No endorsement or authority is needed (r 183) (1) ‘to deliver a restricted drug to a person for whom it has been dispensed’ or is endorsement required to

… help another person (an “assisted person”) to take a restricted drug that has been supplied for the assisted person as a dispensed medicine, if—

(a) the assisted person asks for the carer’s help to take the dispensed medicine; and

(b) the carer helps the assisted person to take the dispensed medicine under the directions on the label attached to the dispensed medicine’s container.

Discussion

What I don’t understand is this concept of a ‘standing order’ as if a doctor is entitled to authorise other people to possess, supply or administer a drug; in effect a belief that a doctor can delegate his or her authority under r 161 (relating to s4 drugs) to someone else; they cannot – see Doctors delegating authority to carry drugs (August 20, 2014).

Whilst ‘standing order’ is not defined, a doctor cannot authorise a person to possess a s4 drug ‘just in case’ nor can he or she authorise a person to administer the drug to someone that the delegated person (not the doctor) thinks should have it. Without examining the patient, or at least engaging in a consultation even if via phone or videoconference, the doctor cannot determine whether the drug is necessary for the care of that patient.

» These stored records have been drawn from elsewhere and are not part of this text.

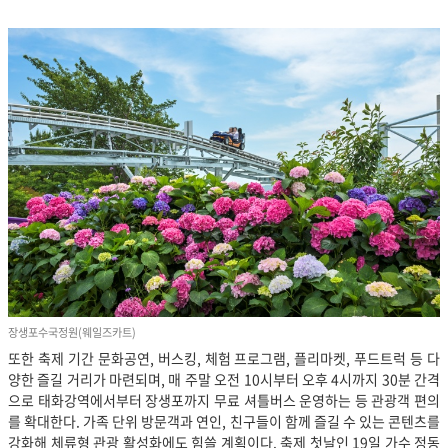
장생포수국정원(웨일즈카트)
또한 축제 기간 문화공연, 버스킹, 체험 프로그램, 플리마켓, 푸드트럭 등 다
양한 즐길 거리가 마련되며, 매 주말 오전 10시부터 오후 4시까지 30분 간격
으로 태화강역에서부터 장생포까지 무료 셔틀버스 운영하는 등 관광객 편의
를 확대한다. 가족 단위 방문객과 연인, 친구들이 함께 즐길 수 있는 콘텐츠를
강화해 체류형 관광 활성화에도 힘쓸 계획이다. 축제 첫날인 19일 가수 정동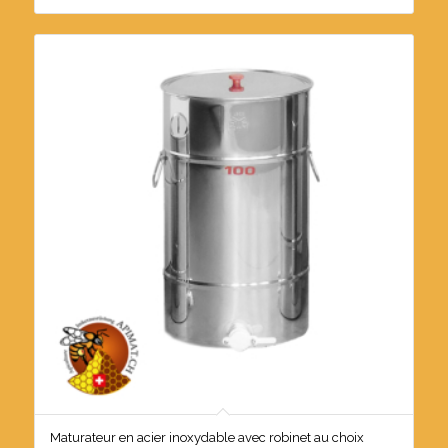
Maturateur en acier inoxydable avec robinet au choix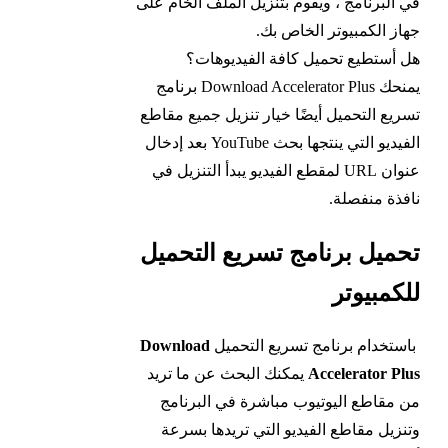
في البرنامج ، ويقوم بتنزيل الملف الخام على
جهاز الكمبيوتر الخاص بك.
هل أستطيع تحميل كافة الفيديوهات؟
يمنحك Download Accelerator Plus برنامج
تسريع التحميل أيضًا خيار تنزيل جميع مقاطع
الفيديو التي ينتجها بحث YouTube بعد إدخال
عنوان URL لمقطع الفيديو يبدأ التنزيل في
نافذة منفصلة.
تحميل برنامج تسريع التحميل
للكمبيوتر
باستخدام برنامج تسريع التحميل
Download
Accelerator Plus
يمكنك البحث عن ما تريد
من مقاطع اليوتيوب مباشرة في البرنامج
وتنزيل مقاطع الفيديو التي تريدها بسرعة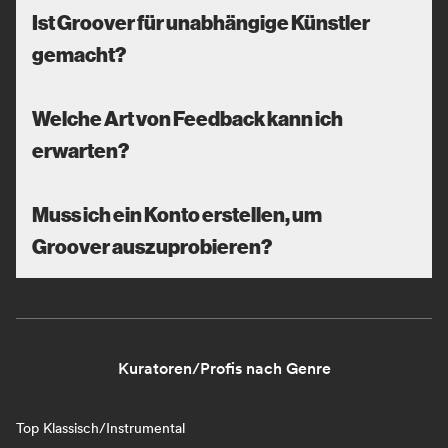
Ist Groover für unabhängige Künstler
gemacht?
Welche Art von Feedback kann ich
erwarten?
Muss ich ein Konto erstellen, um
Groover auszuprobieren?
Kuratoren/Profis nach Genre
Top Klassisch/Instrumental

A doctor can examine a patient, determine that they need a drug and then give a standing order eg a doctor working in a care facility may determine that the nursing staff should administer a prescribed drug every 4 hours and give a standing order for that ongoing care.  That is not the same however of saying in some general sense – I authorise you to carry a vaccine (or any other drug) and if you find a patient that you diagnose, you can then give them the drug.

A service provider may have an endorsement (Health (Drugs and Poisons) Regulation 1996 (Qld) Part 5) to possess, supply and administer scheduled drugs and the authority may be in terms that it extends to anyone approved by the entity’s medical director. The power to delegate is then found in that endorsement, not some general power of doctors to authorise other people to carry drugs. Whether that endorsement extends to vaccinations would depend on the terms of the endorsement.

Application

Can a non-QAS Paramedic administer flu vaccine to patients in Queensland via standing order of his/her company’s Medical Director?

They can if the doctor has examined the patient, determined that the person needs the vaccine ‘for a therapeutic use as part of the person’s medical treatment’ and has prescribed the medication. He or she can then authorise the paramedic to administer that medication and if the vaccine is required say in more than one dose over time, the doctor could give a standing order to authorise all those doses to be administered.

Can a doctor authorise a paramedic (QAS employee or not) to obtain vaccines and give them to patients that the doctor has not seen? No, and even if it were not illegal it would be foolish to authorise people to deliver medication to someone the doctor has not had a chance to consult with, or about.

Whether employees of a company can run a vaccination program with the approval of the company’s medical director would depend not on the fact that the medical director is a doctor, but on the terms of any endorsement issued under Part 5 of the Health (Drugs And Poisons) Regulation 1996 (Qld).